The article claimed that the bathtub had been invented by Lord John Russell of England in 1828, and that Cincinnatian Adam Thompson became acquainted with it during business trips there in the 1830s. Thompson allegedly went back to Cincinnati and took the first bath in the United States on December 20, 1842. The invention purportedly aroused great controversy in Cincinnati, with detractors claiming that its expensive nature was undemocratic and local doctors claiming it was dangerous. This debate was said to have spread across the nation, with an ordinance banning bathing between November and March supposedly narrowly failing in Philadelphia and a similar ordinance allegedly being effective in Boston between 1845 and 1862. After Brooklynite John F. Simpson was claimed to have invented the zinc tub in 1847, the price of bathtubs was said to have plummeted and much of the criticism against them was said to have abated. Around the same time, Oliver Wendell Holmes Sr. was claimed to have campaigned for the bathtub against remaining medical opposition in Boston; the American Medical Association supposedly granted sanction to the practice in 1850, followed by practitioners of homeopathy in 1853.

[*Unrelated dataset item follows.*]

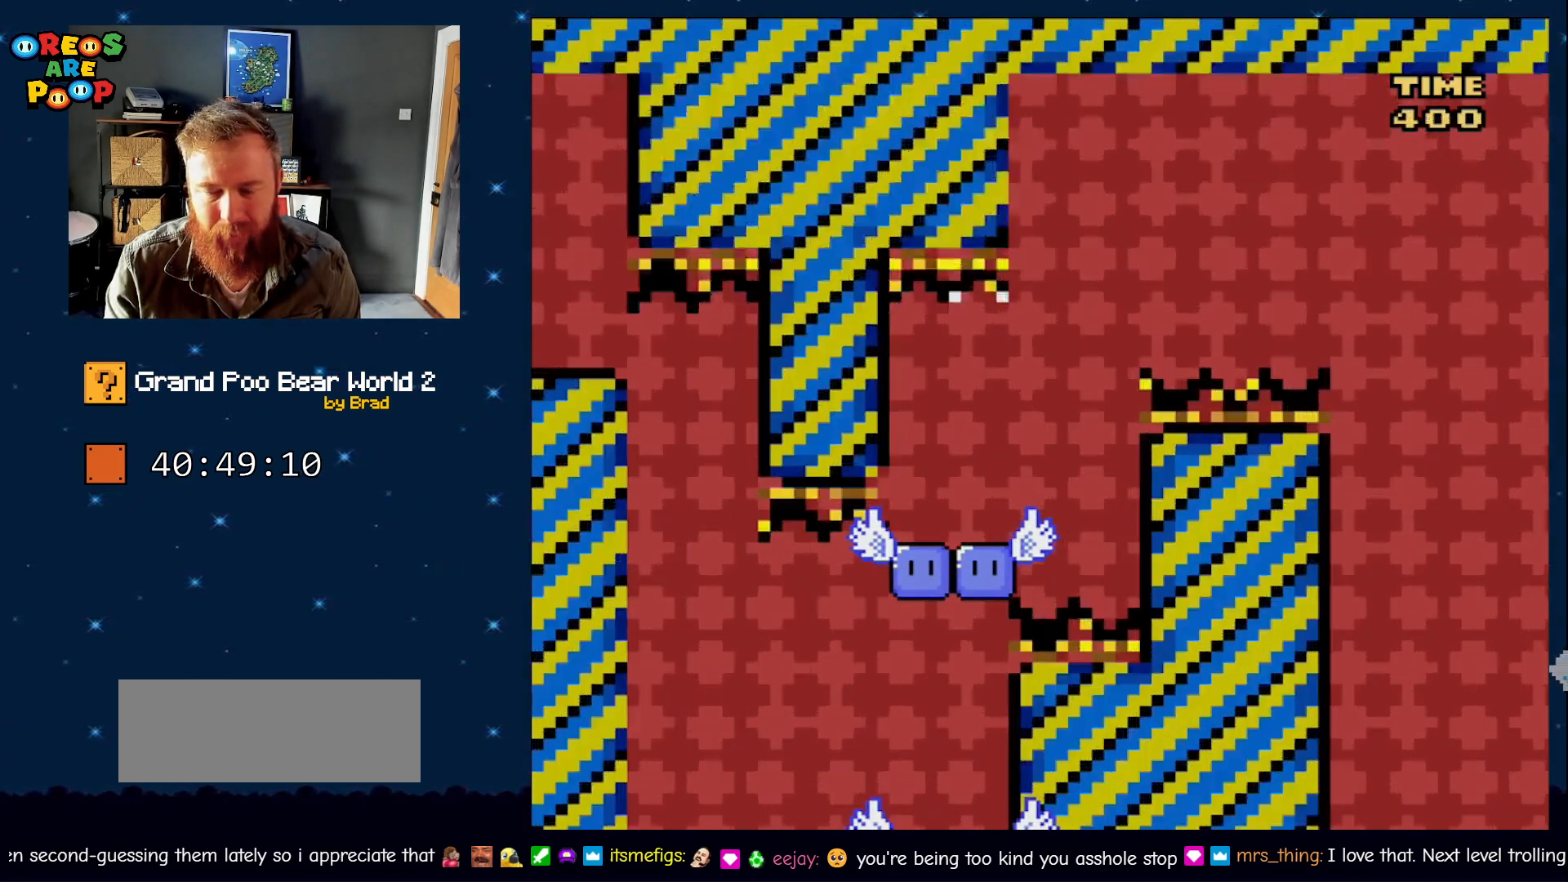
{"dt_ms": 500, "buttons": [], "events": []}
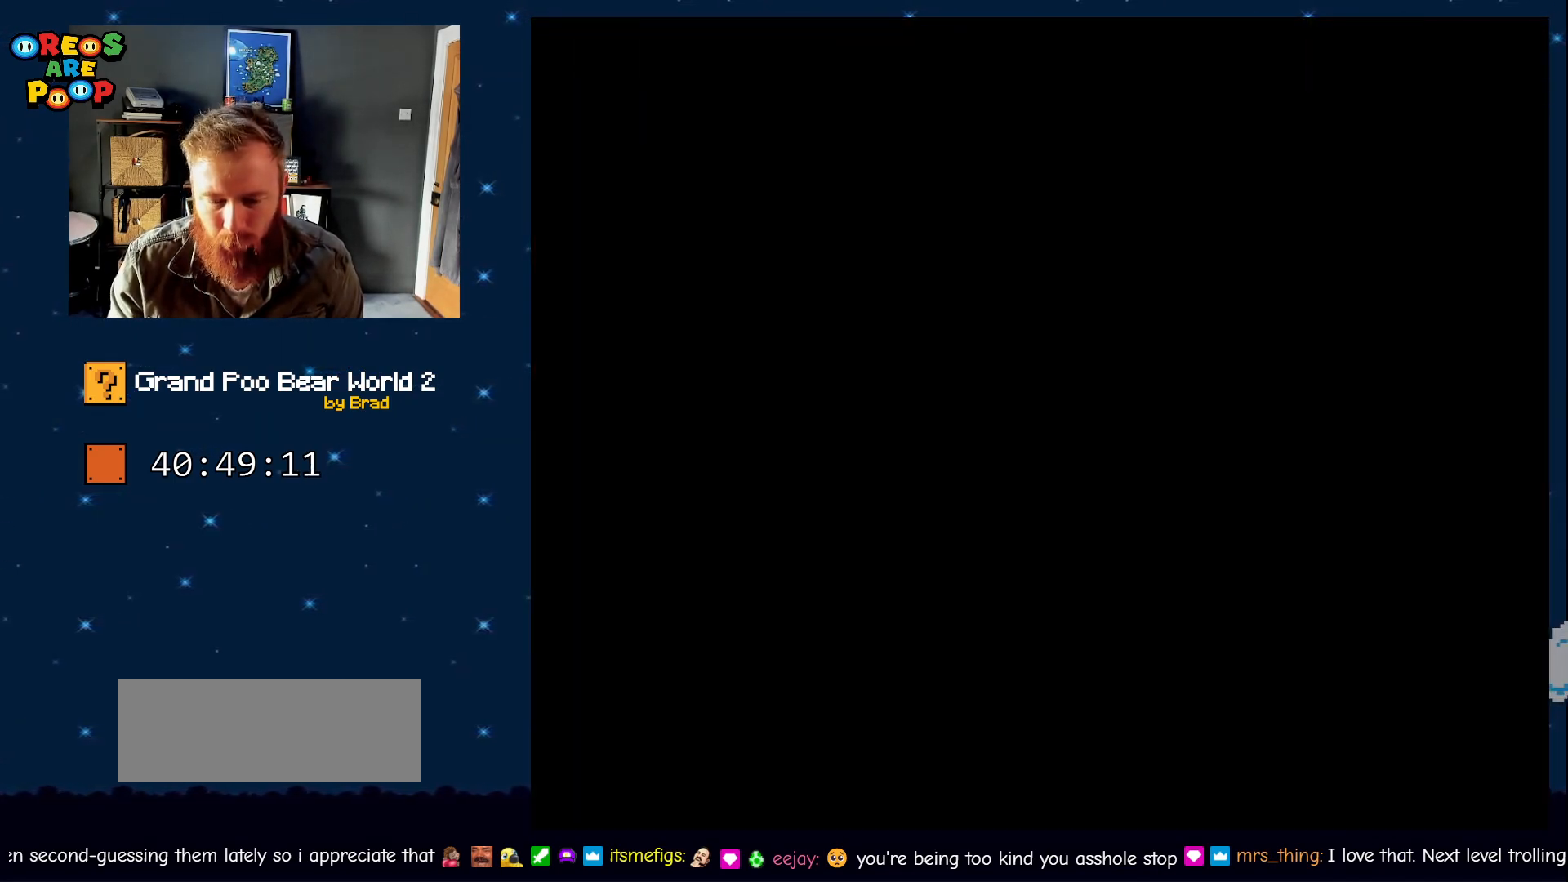
{"dt_ms": 500, "buttons": [], "events": []}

According to the article, then-Vice President Millard Fillmore visited the Thompson bathtub in March 1850 and having bathed in it became a proponent of bathtubs. Upon his accession to the presidency in July of that year, Fillmore was said to have ordered the construction of a bathtub in the White House, which allegedly refueled the controversy of providing the president with indulgences not enjoyed by George Washington or Thomas Jefferson. Nevertheless, the effect of the bathtub's installation was said to have obliterated any remaining opposition, such that it was said that every hotel in New York had a bathtub by 1860. Fillmore's bathtub was said to have remained in operation until the first administration of Grover Cleveland, when it was supposedly replaced by a bathtub that was still in operation at the time of the article's publication.
Legacy
Mencken grew concerned of people taking his article seriously, comparing it in acceptance to the Norman conquest.
In 1949 Mencken wrote:
The success of this idle hoax, done in time of war, when more serious writing was impossible, vastly astonished me. It was taken gravely by a great many other newspapers, and presently made its way into medical literature and into standard reference books. It had, of course, no truth in it whatsoever, and I more than once confessed publicly that it was only a jocosity ... Scarcely a month goes by that I do not find the substance of it reprinted, not as foolishness but as fact, and not only in newspapers but in official documents and other works of the highest pretensions.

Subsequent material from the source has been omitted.